Project Summary Protein aimlessly fluctuates in its surrounding. In order for energy to be effectively channeled through the complex interaction network and so accurately activate essential transitions, often hundreds of microseconds, to milliseconds, even to tens of seconds of dynamics are required. Several decades’ biophysical studies suggest that proteins likely possess characteristic energy landscapes that encode specific functions. Although theoretical and computational studies have greatly improved our understanding on protein energy landscape, the existing knowledge is still very limited. Dominant concepts, such as conformation selection model and hierarchical energy landscape (conformational slaving) model, have not been adequately understood at the atomistic level. This is largely due to lack of robust “predictive” molecular dynamics sampling technique that can enable adequate exploration of long-timescale protein conformational changes. The orthogonal space sampling (OSS) scheme, particularly its high order generalization, allows for systematic acceleration of energy flow as required for thorough sampling enhancement. Preliminary studies suggest that orders of magnitude of sampling enhancement are plausible. However a major challenge for OSS has been lack of rigorous algorithmic solution to ensure sampling robustness. Our recent innovation in the adaptive dynamic reporting (ADR) method development sheds light on this challenge. In this project, we will systematically develop and improve this novel “predictive” sampling strategy in the context of protein long-timescale dynamics and employ to-be-developed methods to quantitatively explore protein large-scale conformational dynamics and decipher biophysical principles underlying protein functional dynamics. This study includes three specific goals: (1) Developing high order orthogonal space tempering (HOOST) method based on the adaptive dynamic reporting (ADR) kernel to enable robust “predictive” free energy sampling of biomolecular long-timescale dynamics; (2) Understanding roles of solvation fluctuation in protein dynamics; (3) Understanding the mechanistic basis of human Glucokinase (hGK) regulation.

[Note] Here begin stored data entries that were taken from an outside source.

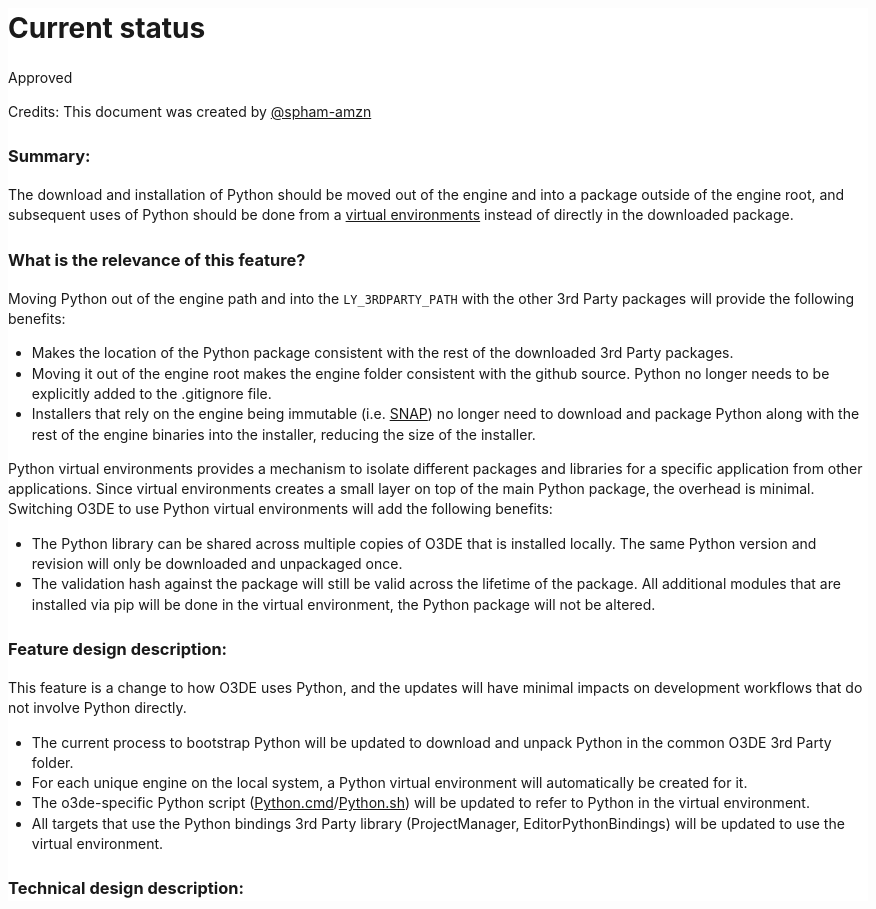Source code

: Current status
==============
Approved

Credits: This document was created by [@spham-amzn](https://github.com/spham-amzn)

### Summary:

The download and installation of Python should be moved out of the engine and into a package outside of the engine root, and subsequent uses of Python should be done from a [virtual environments](https://docs.python.org/3.10/library/venv.html?highlight=virtual%20environment) instead of directly in the downloaded package.

### What is the relevance of this feature?

Moving Python out of the engine path and into the `LY_3RDPARTY_PATH` with the other 3rd Party packages will provide the following benefits:

* Makes the location of the Python package consistent with the rest of the downloaded 3rd Party packages.
* Moving it out of the engine root makes the engine folder consistent with the github source. Python no longer needs to be explicitly added to the .gitignore file.
* Installers that rely on the engine being immutable (i.e. [SNAP](https://snapcraft.io/)) no longer need to download and package Python along with the rest of the engine binaries into the installer, reducing the size of the installer.

Python virtual environments provides a mechanism to isolate different packages and libraries for a specific application from other applications. Since virtual environments creates a small layer on top of the main Python package, the overhead is minimal. Switching O3DE to use Python virtual environments will add the following benefits:

* The Python library can be shared across multiple copies of O3DE that is installed locally. The same Python version and revision will only be downloaded and unpackaged once. 
* The validation hash against the package will still be valid across the lifetime of the package. All additional modules that are installed via pip will be done in the virtual environment, the Python package will not be altered.

### Feature design description:

This feature is a change to how O3DE uses Python, and the updates will have minimal impacts on development workflows that do not involve Python directly. 

* The current process to bootstrap Python will be updated to download and unpack Python in the common O3DE 3rd Party folder.
* For each unique engine on the local system, a Python virtual environment will automatically be created for it.
* The o3de-specific Python script ([Python.cmd](https://github.com/o3de/o3de/blob/607c548791f2170b4d23a8cac191be1b834ca15b/Python/Python.cmd)/[Python.sh](https://github.com/o3de/o3de/blob/607c548791f2170b4d23a8cac191be1b834ca15b/Python/Python.sh)) will be updated to refer to Python in the virtual environment.
* All targets that use the Python bindings 3rd Party library (ProjectManager, EditorPythonBindings) will be updated to use the virtual environment.

### Technical design description:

项目摘要 蛋白质在其周围漫无目的地波动。为了有效地引导能量 通过复杂的相互作用网络，因此经常激活基本过渡 数百微秒至毫秒至毫秒，甚至需要数十秒的动力学。 几十年的生物物理研究表明，蛋白质可能具有特征能量 编码特定功能的风景。尽管理论和计算研究具有 大大提高了我们对蛋白质能量景观的理解，现有知识是 仍然非常有限。主要概念，例如组成选择模型和等级制 能源景观（构象奴隶）模型，尚未在 原子水平。这主要是由于缺乏强大的“预测性”分子动力学抽样 可以实现足够的长时间蛋白质构象的技术 更改。 正交空间采样（OSS）方案，尤其是其高阶概括，允许 为了系统地加速能量流，需要进行彻底的采样增强。 初步研究表明，采样增强的数量级是合理的。 但是，OSS的主要挑战是缺乏严格的算法解决方案来确保 采样鲁棒性。我们最近在自适应动态报告（ADR）方法中的创新 发展阐明了这一挑战。在这个项目中，我们将系统地发展和 在蛋白质长时间的背景下，改善这种新颖的“预测”抽样策略 动态和员工进行了开发的方法，以定量探索蛋白质大规模探索 构象动力学和破译生物物理原理的基础蛋白功能 动力学。 这项研究包括三个特定目标：（1）开发高阶正交空间温度 （HOOST）基于自适应动态报告（ADR）内核的方法以启用鲁棒 生物分子长时间动力学的“预测”自由能抽样； （2）理解 溶液波动在蛋白质动力学中的作用； （3）了解机械基础 人葡萄糖激酶（HGK）调节。